Proprietary data masking provides AI systems with statistically representative data while obscuring specific molecular structures, formulations, or processes. For example, an AI agent might work with anonymized compound effectiveness data without seeing actual chemical structures. This would maintain analytical value while protecting IP.

Some data can be watermarked, embedding invisible markers in proprietary datasets that allow companies to trace if their data appears in unauthorized locations. In this way, they can monitor how data flows through their systems and detect potential leaks.

All these methods are interesting in theory - but how does a fully integrated agentic AI system for biomedical research do it in practice? Let’s look at Owkin’s K Pro, our AI agent platform due to be launched this October, as a useful AI agent case study.

Protecting your data with Owkin’s K-Pro

A typical K-Pro user might work in the pharmaceutical or biotech industry. This user may want to analyse their own data with K-Pro’s. One way to do that is uploading their data into K-Pro - a “Bring-your-own-data” approach. Our user documents their data, ensures K Pro can read the data’s modalities, and facilitates transfer of the data from the user institutions cloud storage to K Pro’s. The data will be available in minutes - or longer depending on its complexity and AI readiness. So how do we maintain security throughout this process?

Our system is designed for “bring-your-own-data” without the breach. We focus on strict tenant segregation, predictable cost controls, and repeatable data‑in pipelines, backed by a comprehensive risk register and a scoped technical implementation.

K Pro’s permission system is designed so agents inherit user and organizational entitlements. These can be restricted per dataset, tool and action. The goal is auditable, revocable, least‑privilege execution (including for external collaborators) to avoid “agent sprawl”.

We lean on cloud‑native data planes for scale and observability so Agentic AI activity can be easily tracked. In the future, K Pro will allow users to audit their data to see how it has been accessed and used.

When integrating LLMs or third‑party services, we choose hosting options that guarantee privacy for inputs and outputs and we run formal risk assessments at every major change.

We can use federated data access when needed, for example when building federated external control arms (see our recent Nature paper). Where data cannot move, we bring computation to the data using federated learning and related patterns. This enables our agents to aggregate insight without centralising patient data.
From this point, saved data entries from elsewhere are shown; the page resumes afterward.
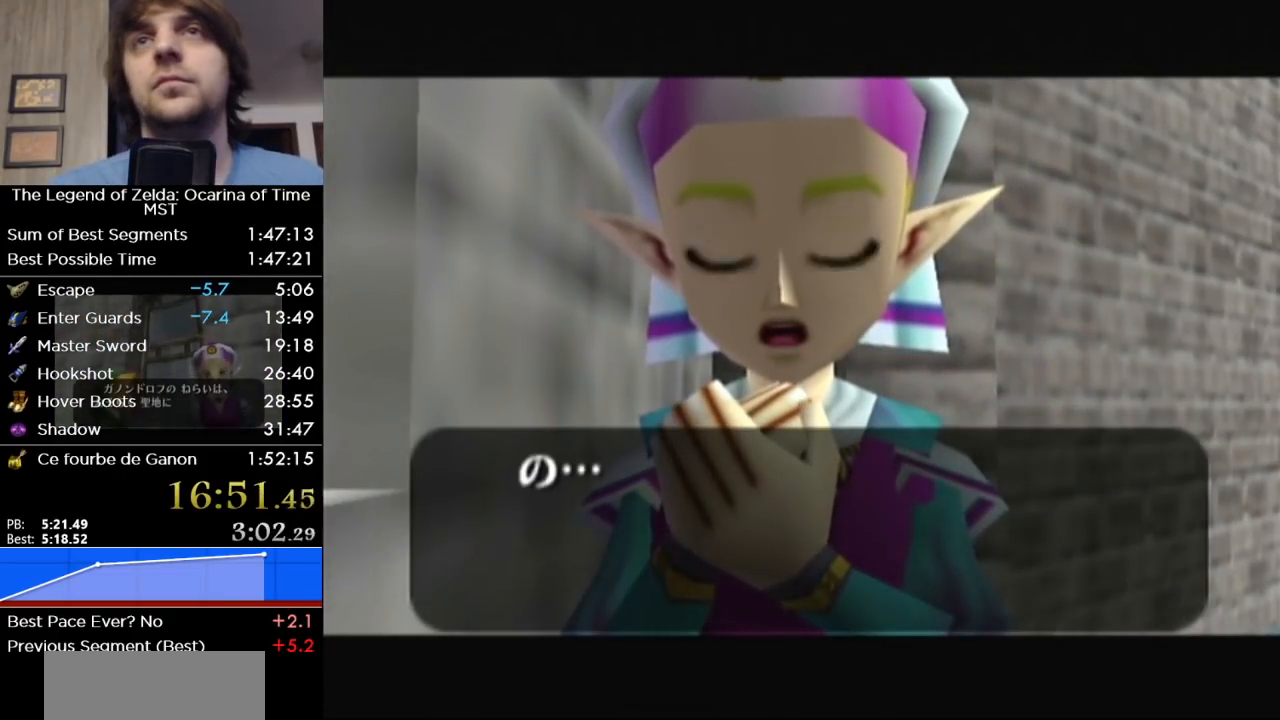
{"buttons": [], "left_stick": "center", "right_stick": "center", "events": [[33, "B", "down"], [167, "A", "down"], [183, "A", "up"], [183, "B", "up"], [383, "B", "down"], [417, "A", "down"], [417, "B", "up"], [500, "A", "up"]]}
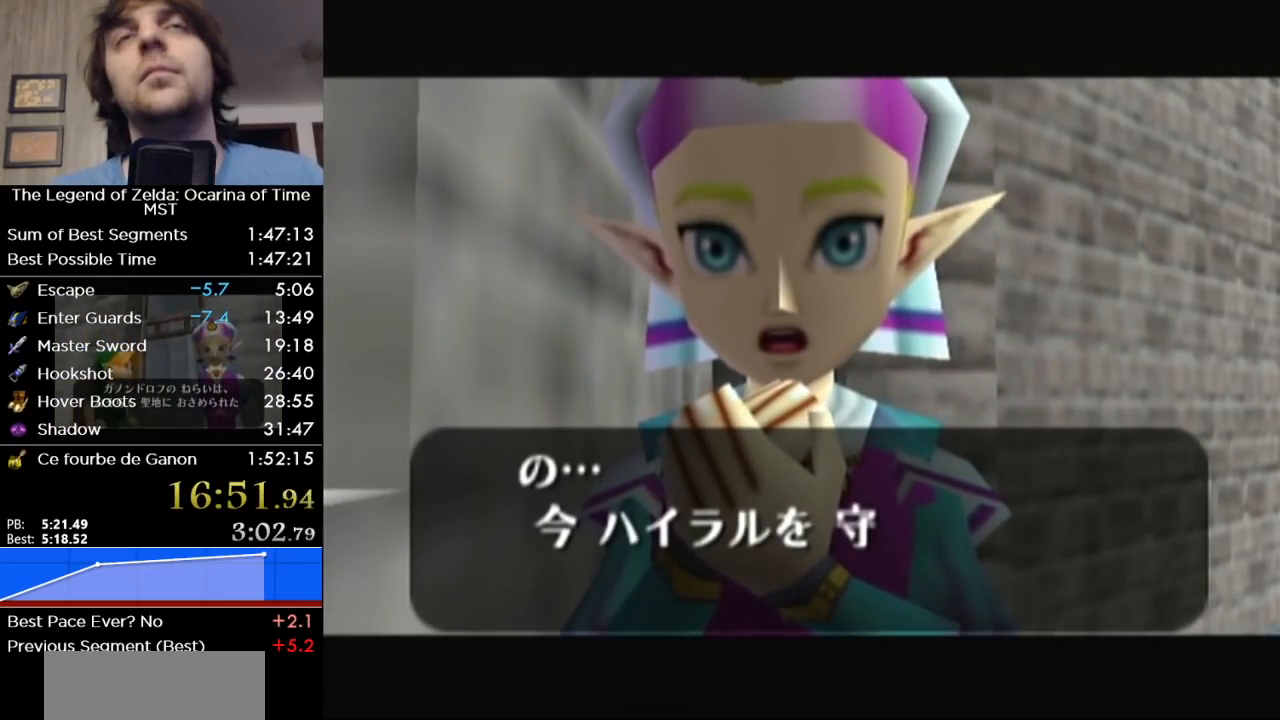
{"buttons": ["A"], "left_stick": "center", "right_stick": "center", "events": [[67, "B", "down"], [100, "B", "up"], [133, "A", "down"], [183, "A", "up"], [183, "B", "down"], [283, "B", "up"], [317, "A", "down"], [383, "B", "down"], [417, "A", "up"], [467, "B", "up"], [500, "A", "down"]]}
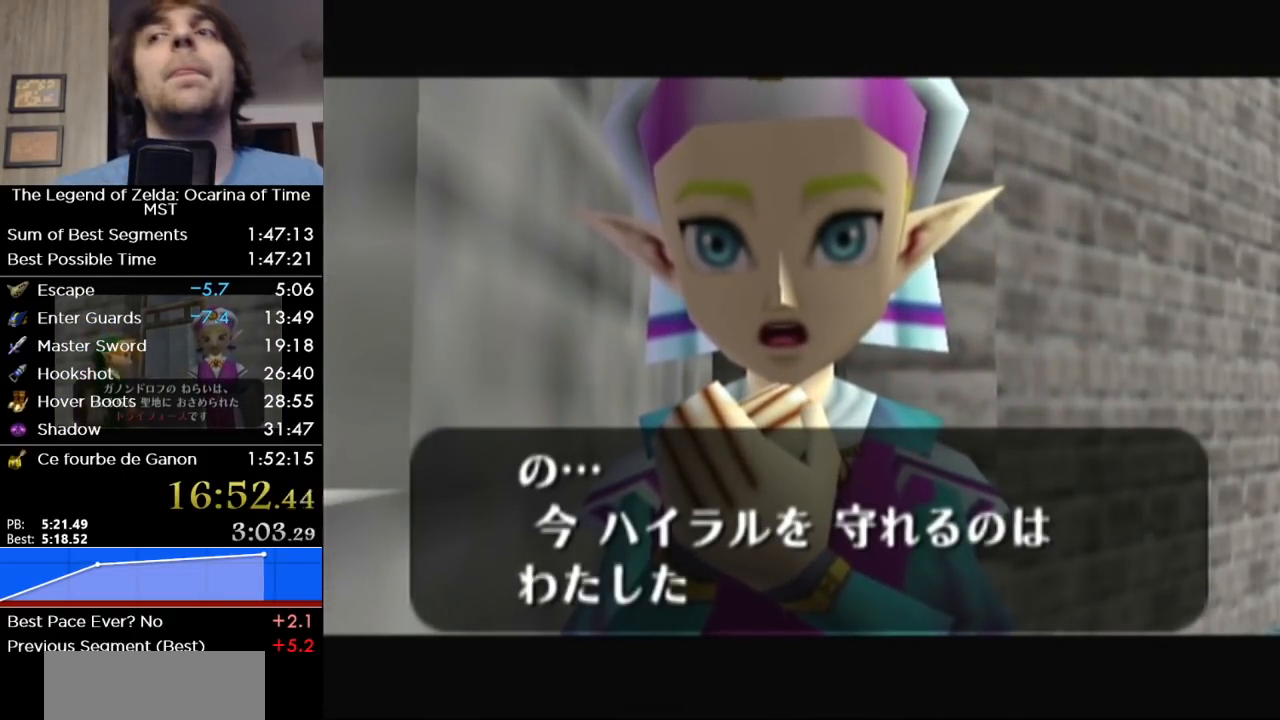
{"buttons": ["A"], "left_stick": "center", "right_stick": "center", "events": [[67, "A", "up"], [67, "B", "down"], [133, "B", "up"], [167, "A", "down"], [233, "A", "up"], [233, "B", "down"], [283, "B", "up"], [317, "A", "down"], [383, "A", "up"], [383, "B", "down"], [467, "A", "down"], [467, "B", "up"]]}
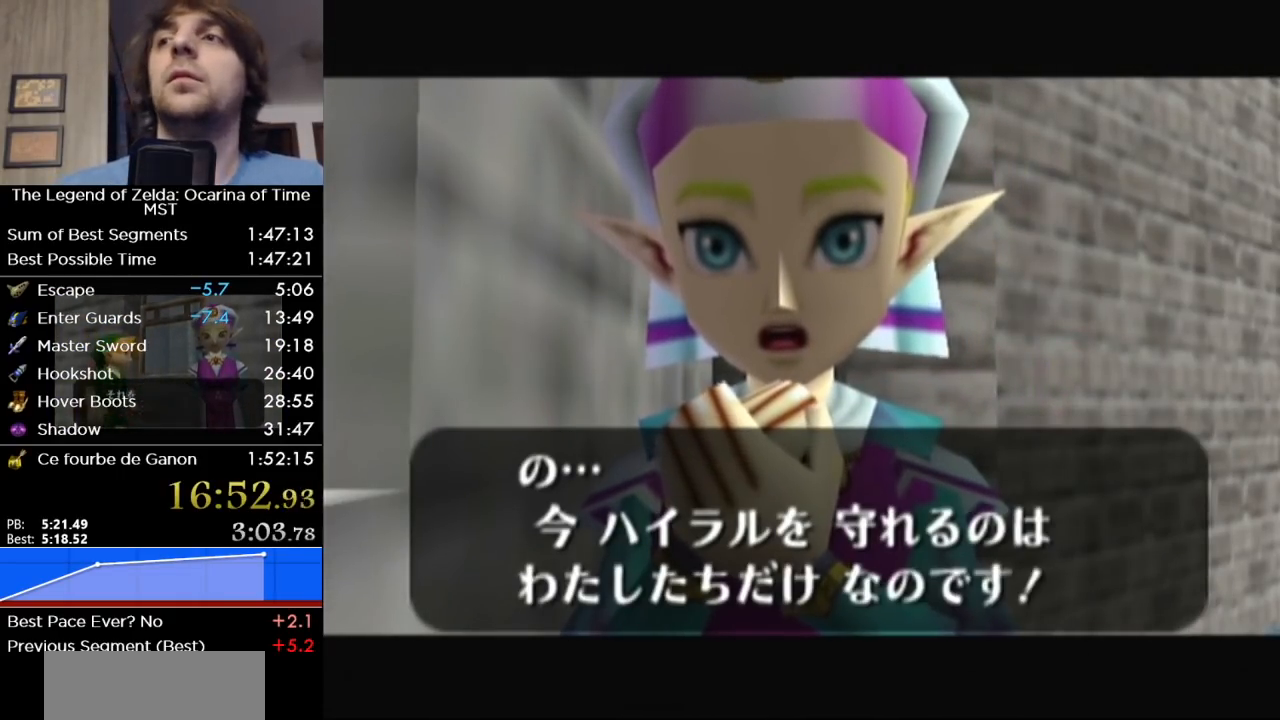
{"buttons": ["B"], "left_stick": "center", "right_stick": "center", "events": [[33, "A", "up"], [33, "B", "down"], [100, "A", "down"], [100, "B", "up"], [150, "B", "down"], [183, "A", "up"], [250, "A", "down"], [250, "B", "up"], [317, "A", "up"], [317, "B", "down"], [417, "B", "up"], [433, "A", "down"], [500, "A", "up"], [500, "B", "down"]]}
We comply with the highest levels of external audit. We operate under ISO 27001 for information security, with recurring internal and external audits. ISO 27001 requires documented policies, frequent risk assessments, ongoing training, leadership involvement, and periodic review to keep security measures effective against evolving threats. Operationally, day in day out we run automated cybersecurity monitoring tools, threat and vulnerability detection and remediation. This is the backbone of our continuous data protection strategy.

So what now for agentic AI?

Data protection and governance remains the defining constraint for agentic AI in healthcare. The systems we trust with biology must be secure by default, private by construction and transparent in operation.

This is the first major hurdle for agentic AI providers to overcome in order to make agentic AI a standard tool within the pharmaceutical industry. First the industry needs to trust its data will be safe in the hands of the new agents. Then agentic AI’s true utility will start to show itself.